Startups Roadmaps

Do Startups Need a Roadmap?

It is essential to be able to steer the resources and efforts of the organization in the right direction when looking to bring our startup ideas to life. This is one thing that product roadmaps can greatly help with. Surprisingly though, some think that startups need not bother with roadmaps. They might consider them as limiting or a waste of precious time. But does it really save time overall, to not think a couple steps ahead?

The Danger of Not Having a Roadmap

Startups do themselves a great disservice by going without a roadmap of any sort. While it is important to stay nimble and perhaps not over-plan the unknowable of an early-stage product, it is also important to look a couple steps ahead, and anticipate while may be true, given certain assumptions. 

In the absence of a clear focus, the team becomes easily distracted. We can become carried away with almost every new feature – the “shiny new object” phenomenon. The lack of a product roadmap makes it difficult to tell whether a new feature ties into our strategic objectives or not. We also become vulnerable to the whims of various ideologies – one person might the product should be A while another thinks B.  Engineering wants to re-architect – without a clear north star and plan to get there, you will end up doing a potpourri of all of these things.
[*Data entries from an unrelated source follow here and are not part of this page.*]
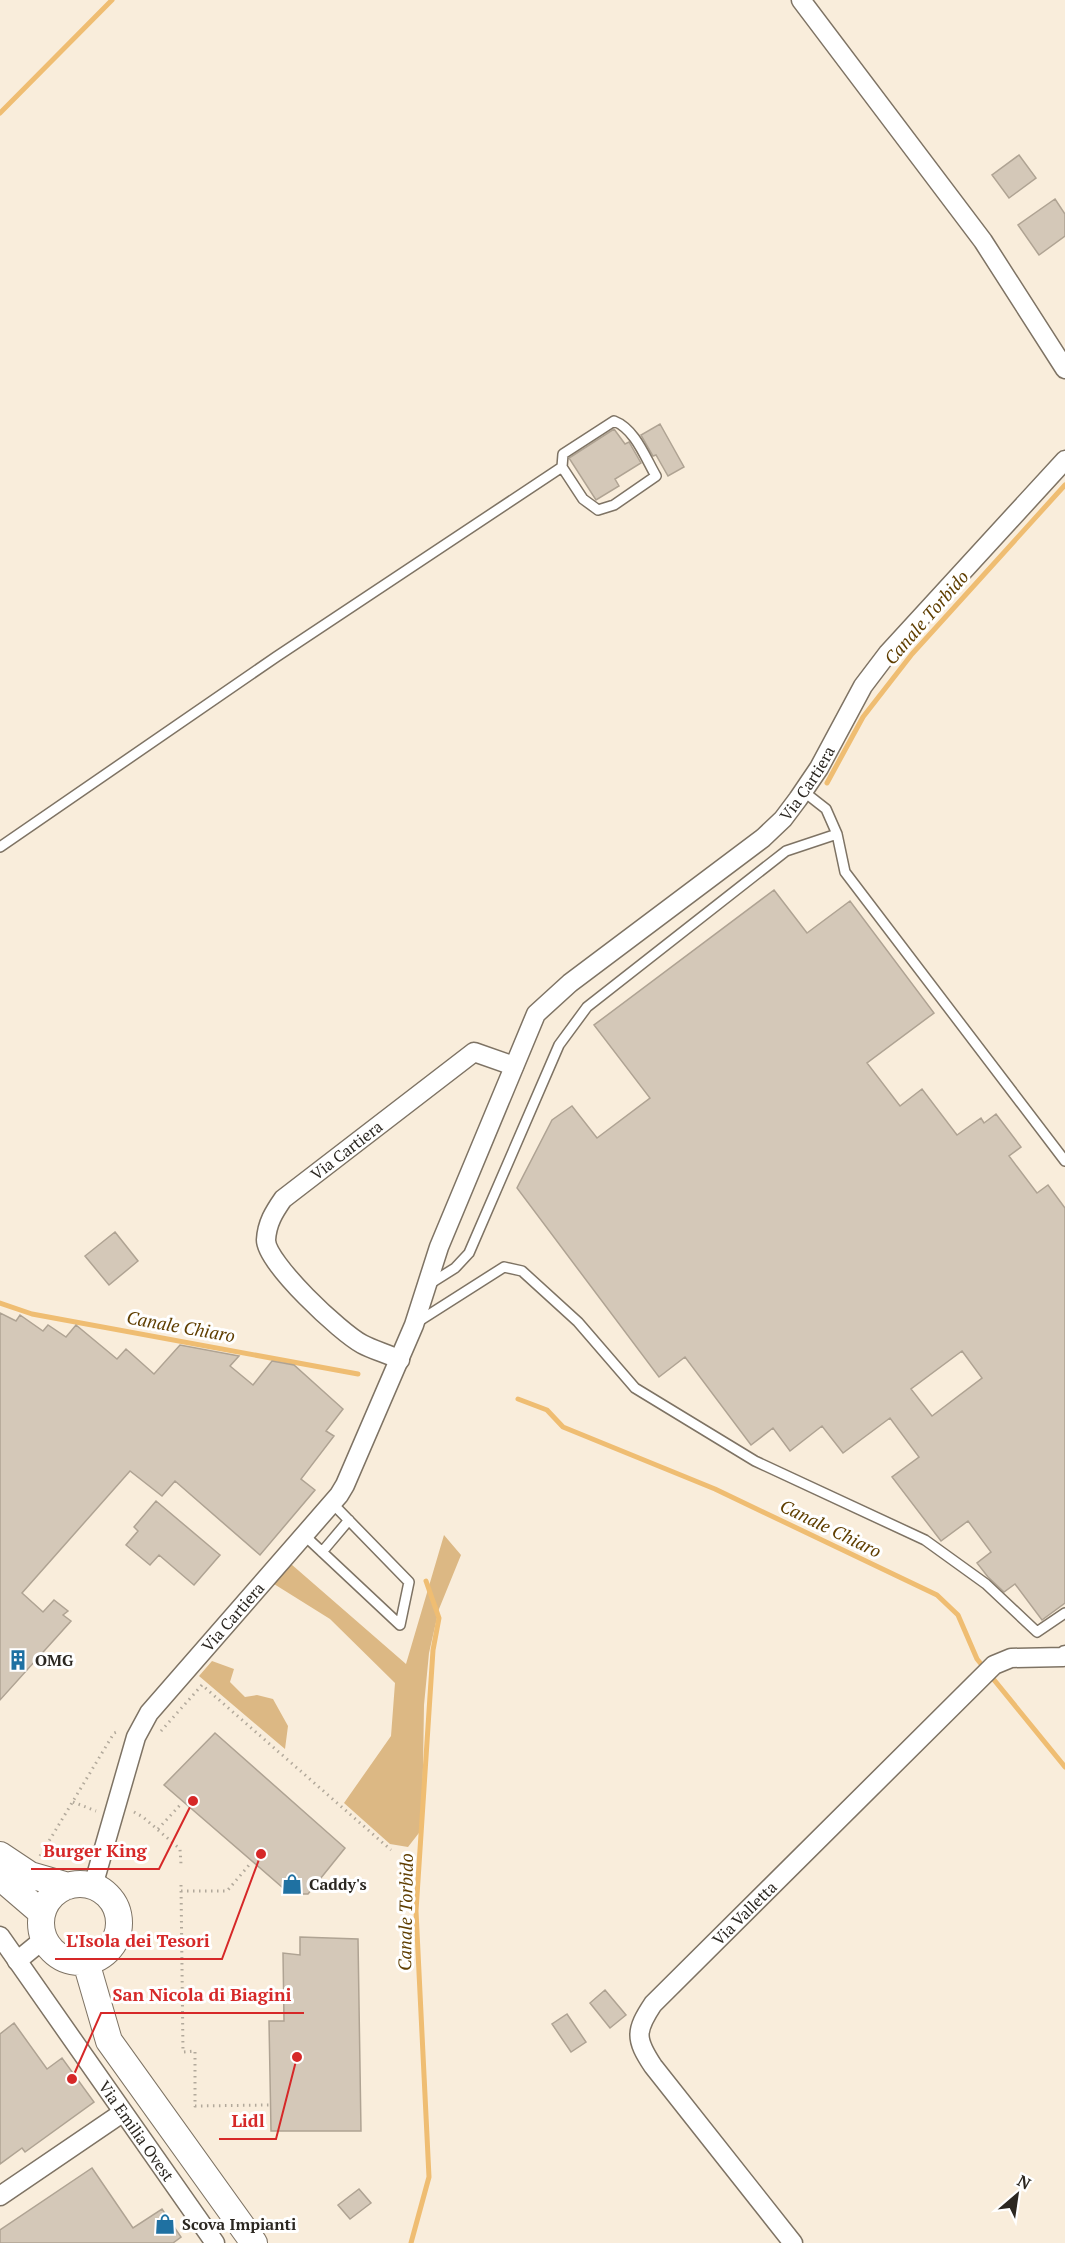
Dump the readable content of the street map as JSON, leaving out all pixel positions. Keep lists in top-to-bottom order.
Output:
{
  "streets": {
    "main road": ["Via Emilia Ovest"],
    "street": ["Via Cartiera", "Via Valletta"]
  },
  "crossings": [
    ["Via Cartiera", "Via Emilia Ovest"]
  ],
  "water": ["Canale Torbido", "Canale Chiaro"],
  "places": {
    "building": ["OMG"],
    "other": [
      "Burger King",
      "L'Isola dei Tesori",
      "Lidl",
      "San Nicola di Biagini"
    ],
    "shop": ["Caddy's", "Scova Impianti"]
  },
  "north": "top right"
}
If we work in a startup that chooses to do without a roadmap, it can become harder to tell what feature requests to say “Yes” or “No” to, since there is no clear plan (or vision) to defend. This can make us more vulnerable to influential customers. For instance, if a major well-paying customer requests for a feature, we might not be able to critically assess such a request before giving in.

Importance of a Startup Product Roadmap

One can easily deduce from the foregoing a key benefit we get from a roadmap is focus. The document helps us to make clear the vision and direction of our product. It provides a point of reference that we can quickly turn to if we are going off track. If it’s difficult to see any other benefits for having a product roadmap, that of promoting focus suffices. A lot could go wrong when work isn’t done strategically. The team should have something that helps it to make meaning out of the work that is to be done.
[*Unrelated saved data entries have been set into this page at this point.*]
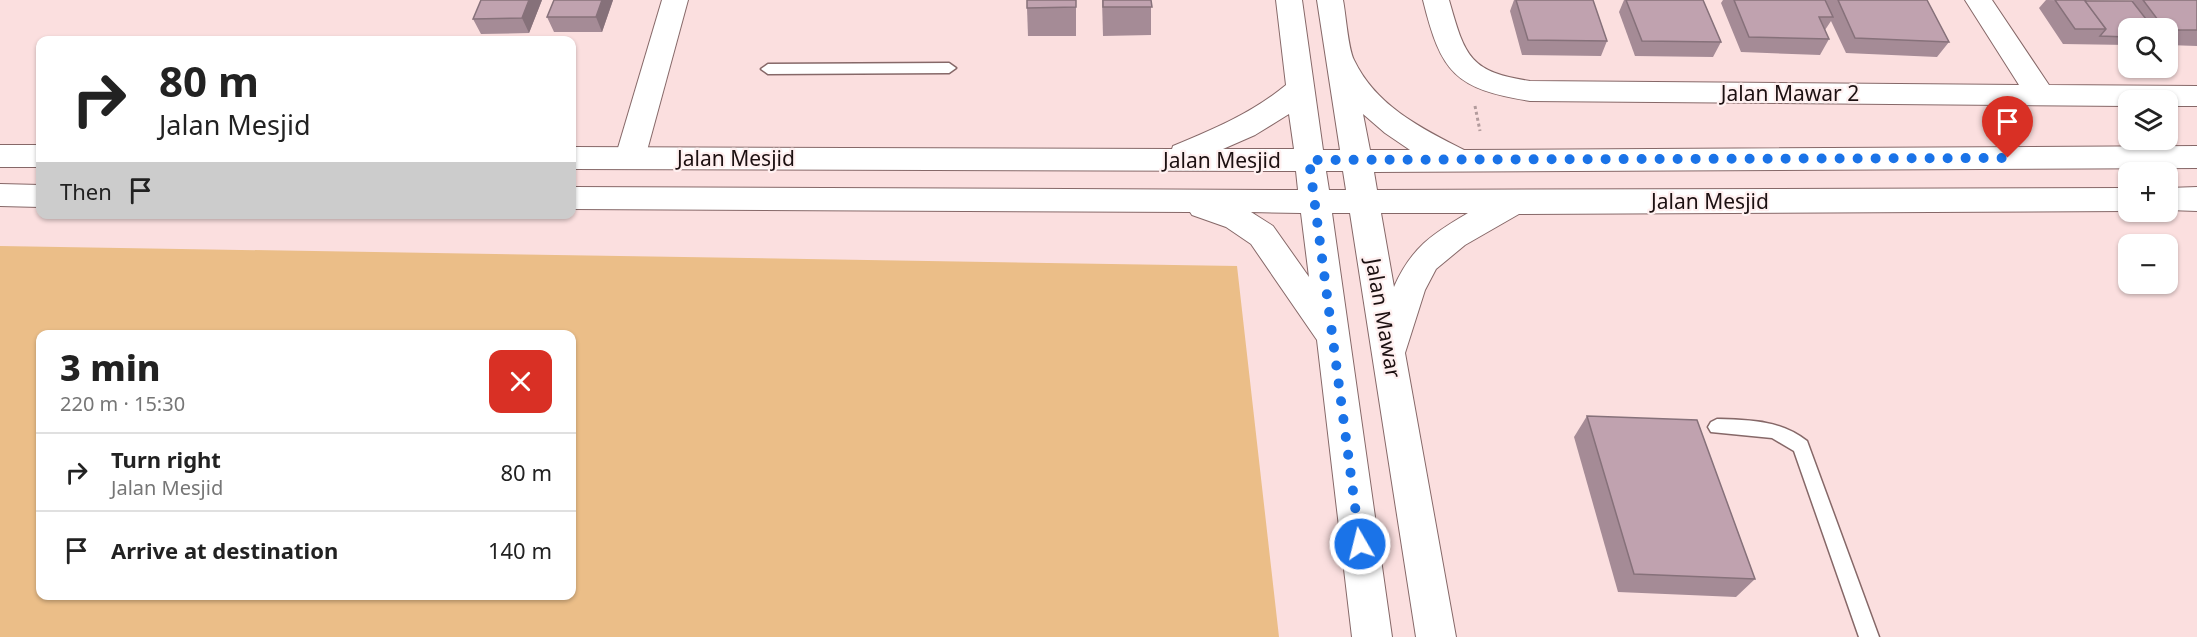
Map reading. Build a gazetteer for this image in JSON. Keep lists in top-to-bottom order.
{
  "streets": {
    "main road": ["Jalan Mawar 2", "Jalan Mesjid", "Jalan Mawar"]
  },
  "crossings": [
    ["Jalan Mesjid", "Jalan Mawar"]
  ],
  "page": {
    "map_buttons": ["+", "−"],
    "turn": ["80 m", "Jalan Mesjid"],
    "then": "Then",
    "heading": ["3 min", "220 m · 15:30"],
    "list": [
      {
        "name": "Turn right",
        "note": "Jalan Mesjid",
        "value": "80 m"
      },
      {
        "name": "Arrive at destination",
        "value": "140 m"
      }
    ]
  }
}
A product roadmap is useful for determining what matters most. There will often be a lot of things calling for our attention. It is up to us to try and figure out what’s more important. But how do we do that? The roadmap is what forms the basis of what is important. It determines priorities. The relevance of any work depends on what it contributes to our strategic plan. What then happens when a startup doesn’t even have such a plan? Team members easily get distracted by shiny new objects and this is capable of causing the young company to fail.

What’s a Startup Product Roadmap Like?

The roadmap of a startup will be unlike that of a mature product.  Because finding product-market fit is paramount for a startup, it is necessary to do a lot of exploration, before building a lot of features and before created optimized systems.  That means, the roadmap needs to be a lot more broad-stroke to allow for such explorations.  And so whereas a mature product may have a precise timeline for delivering various features so the cross-functional teams can align, the startup roadmap tends to focus on broad themes and coarse timeframes instead.

Startups are also likely to plan for a shorter time horizon.  You might see a Kanban style roadmap for example (Now, Next, Later) that only plans for the next 6 months rather than a 12-18 month horizon. A roadmap with a short time frame makes it easier for a startup to ship quicker. It enables fast feedback to help us quickly spot issues and adjust our priorities.  Startups don’t have the luxury of resources to delay for too long before shipping.

In summary, even startups need a roadmap and need to think a few steps ahead – its just less precise and a shorter-time horizon, reflecting the early stage and all of the discovery that still needs to be done, which could lead to pivots or refinements in the vision, along the way to product market fit.